Blessed are those who died for a plot of ground.
Blessed are those who died a solemn death.
...
Blessed are those who died, for they have returned
Into primeval clay and primeval earth.
Blessed are those who died in a just war.
Blessed is the wheat that is ripe and the wheat that is gathered in sheaves.
-- Charles Péguy (as quoted in Peter Wagner's libretto)
We gave UKSUS a good brush up and comb out and trotted it out once again for the perusal and hoped-for edification of the Oakland Arts Audience, as well as those who happened to be caught up in the rush. This all at the end of last August and early September, but just now I begin to write, it being a production of some mean energy outlay and the recovery time long and sometimes arduous. For a while after, I was kept in a smallish white-painted room in the sanitarium at Mainz, daily cleaned by the young Eugen (or perhaps that was the name of his dog), but those in charge have now allowed me out on my own recognizance, and so I now convalesce here in our Palazzo in Firenze, listening to the bells calling us to vespers.
The gloriousness of Kharms' writings came through even better this time, for two reasons: one because it had all sat with us for a while, and things that had seemed obscure originally now were transparent as a pool of clearest water, and two because of the wind which was just then beginning to blow: a wind of authoritarianism carrying a scent of those old bad days of Stalin and the gang. The OBERIU's joyful silliness in the face of that continues to impress given the despair that has settled over the art scene here in the US of A, collectively wishing that we would all wake up from our odious dream;
"And so we hope that we, now, living in our own time of horror, among those who impose their piggish and tinpot will on others, can find our own place of exultation, our own reason for continuing in this life, and finally our own triumph over all that works to contain us." -- from the marketing material for UKSUS
The video came out quite well. It is above and I suggest you watch it. We put on the show at the Oakland Metro Operahouse, a space that let us spread out onto a multiplicity of stages, and that had a feel very different from the little theaters in which we usually perform. The Metro has a surprising amount of death metal and wrestling for an opera house, and the stink of beer is ever-present, and all this beer-metal-ness just freed us up. In one big change from before, we hired three soviet soldiers - the bouffon performer Sabrina Wenske and the actors Nathanael Card and Peter Overstreet - to bully the audience from the moment they arrived. Those who came early had to queue up outside, waiting and waiting, after which their passports were stamped and they were sent from one department to another, and only then were they allowed in to where the late Pushkin lay in state, felt up and whispered to by Fefjulka and some of the members of the audience, at least one of whom tried the French Kiss.

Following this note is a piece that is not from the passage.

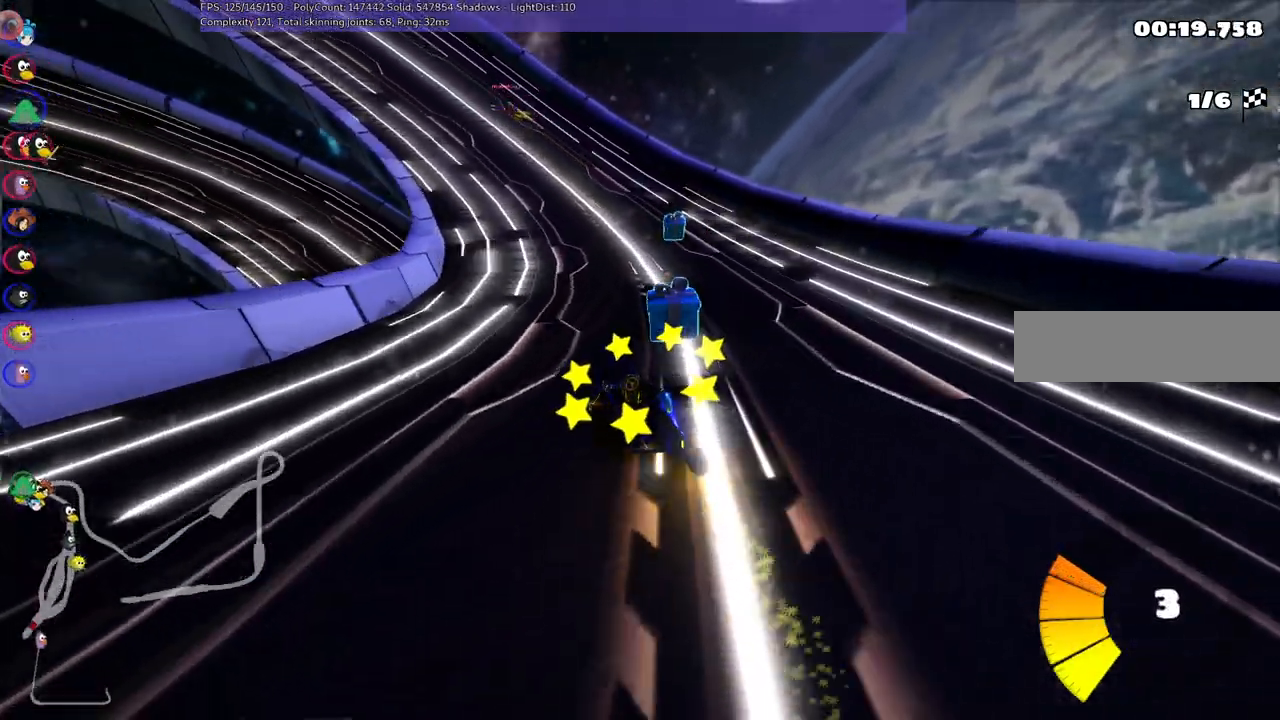
{"keys": [], "events": [[200, "left", "up"], [200, "up", "up"], [283, "m", "up"]]}
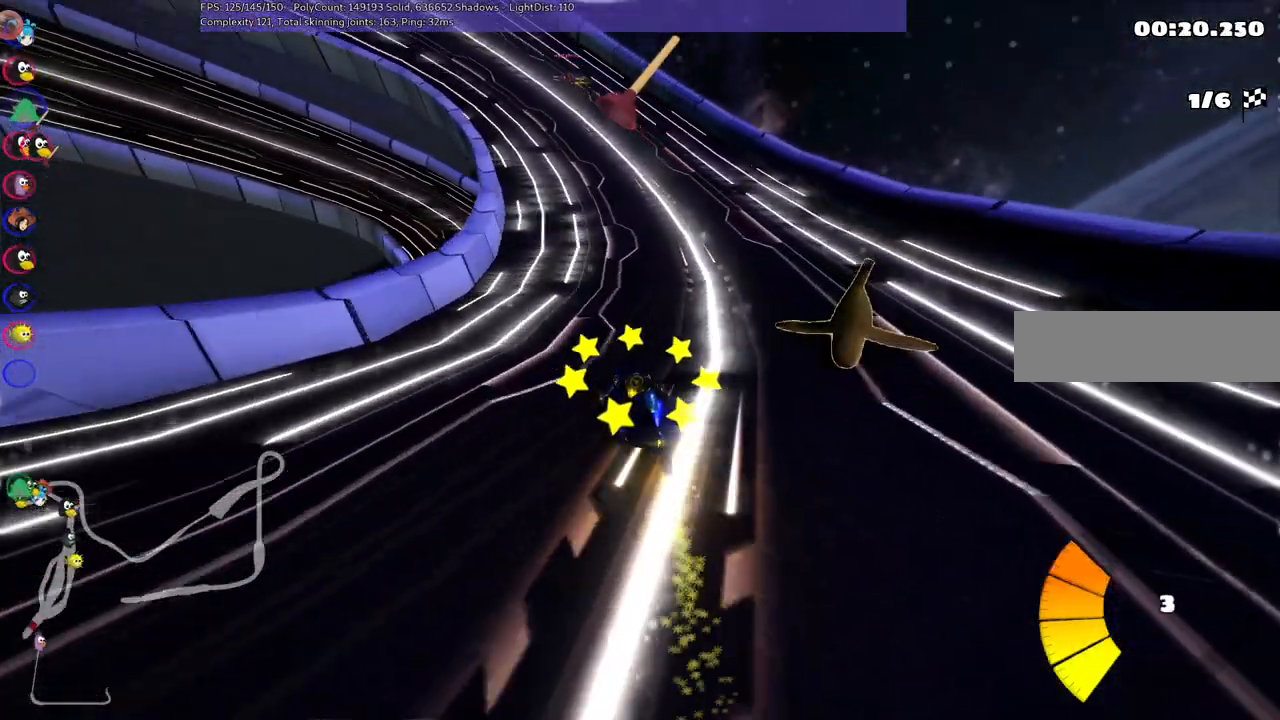
{"keys": [], "events": []}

Several of my favorite moments: One) when a woman in a motorized wheelchair arrived and the soldiers jumped up and questioned her - where is your permit for this? - and checked for bombs and contraband underneath by means of a mirror and Two) when at the end of the show, before the audience was done clapping, how the soldiers pushed and cajoled them to leave - entertainment done, time to go, out, all done now.

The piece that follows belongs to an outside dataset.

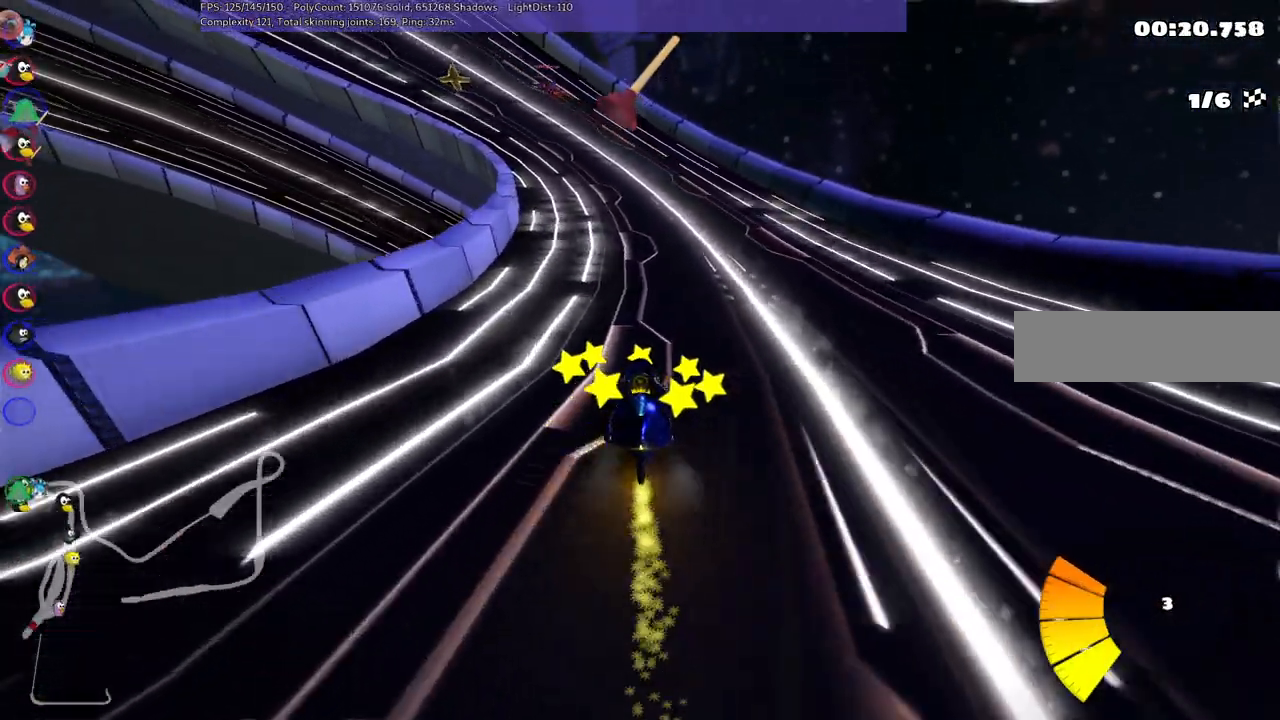
{"keys": [], "events": []}
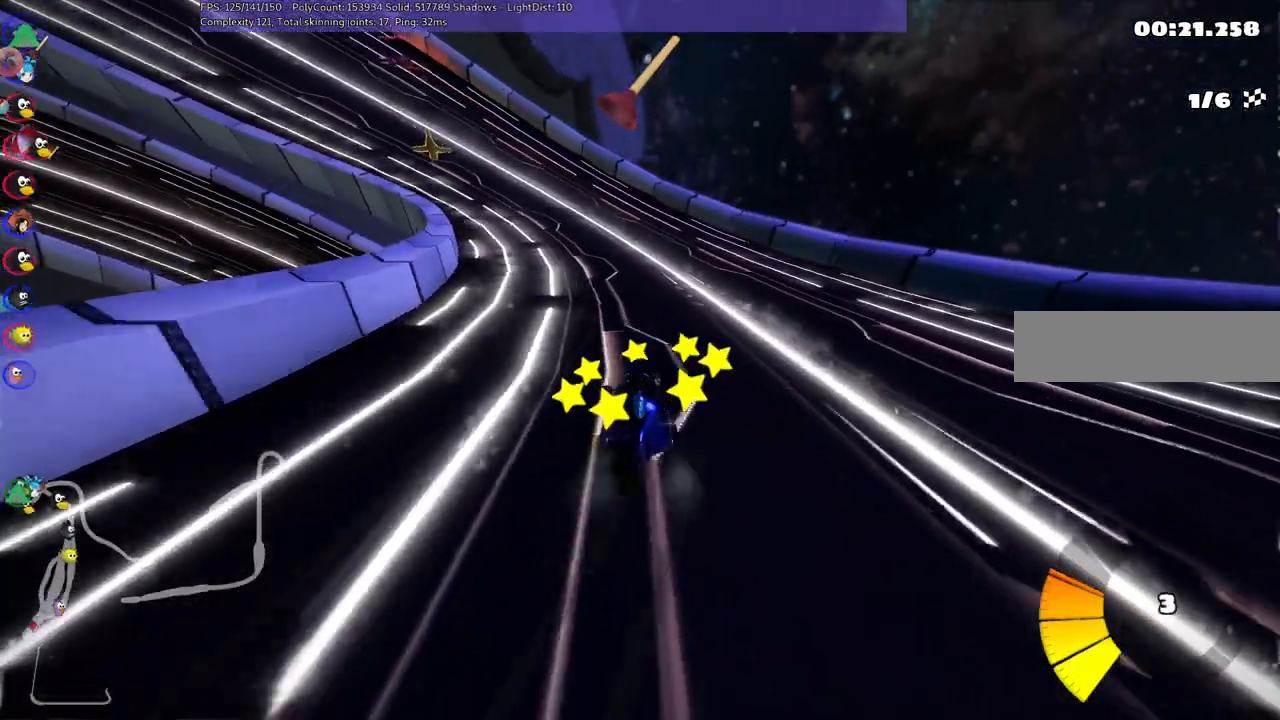
{"keys": [], "events": []}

Of course there was also the piece itself - the actual opera - and the performers, who were fantastic. Nikola came to Stalin and Our Mama with a great and renewed intensity, plowing into the part. She seemed really angry, maybe in fact because of the aforementioned foul wind, and who since has been advocating for me to write operas full of "violent biker chicks beheading awful men."
Laura, of course, as Fefjulka - she's my angel, how much I owe her - was spot on, singing beautifully: you are a god of nine legs still brings the chills - a perfect example of music that's maybe more-or-less OK before but is brought to life by the performer, that becomes something else. I loved every night watching her and Nikola do the clockwork bit in the OBERIU costumes, and the two of them together have such soprano power in their duets - it knocks you off your feet.
Then there's the entrancing Timur, who had to jump into the Kharms / Pushkin role when Duncan was called away. He's a boy of the old empire, born in Almaty KZ before the fall of the wall, when they were still doing October Revolution Parades in Red Square instead of the hot dog stands and Stalin bobbleheads. He took on some of Duncan's bits but transformed them into his own deal and added a cavalier freakiness, and then, at the end, into a bit of geometry.
I was just now remembering how long I've known Bob Ernst, who was Michelangelo and the notebook of Michelangelo, as we go back to Jon Jost's Sure Fire, back to before that first time at the Sundance Festival, and then when Jim hired him to choreograph The Knife for Mary Forcade and Chris Brophy in the first performance of A Little Girl Dreams of Taking the Veil. As Duncan once said, Bob can't help but be funny, but he also rips you up in his death, the cardiac arrest, after he bids farewell to the sea, farewell to the sand, and how high you are, o mountain land.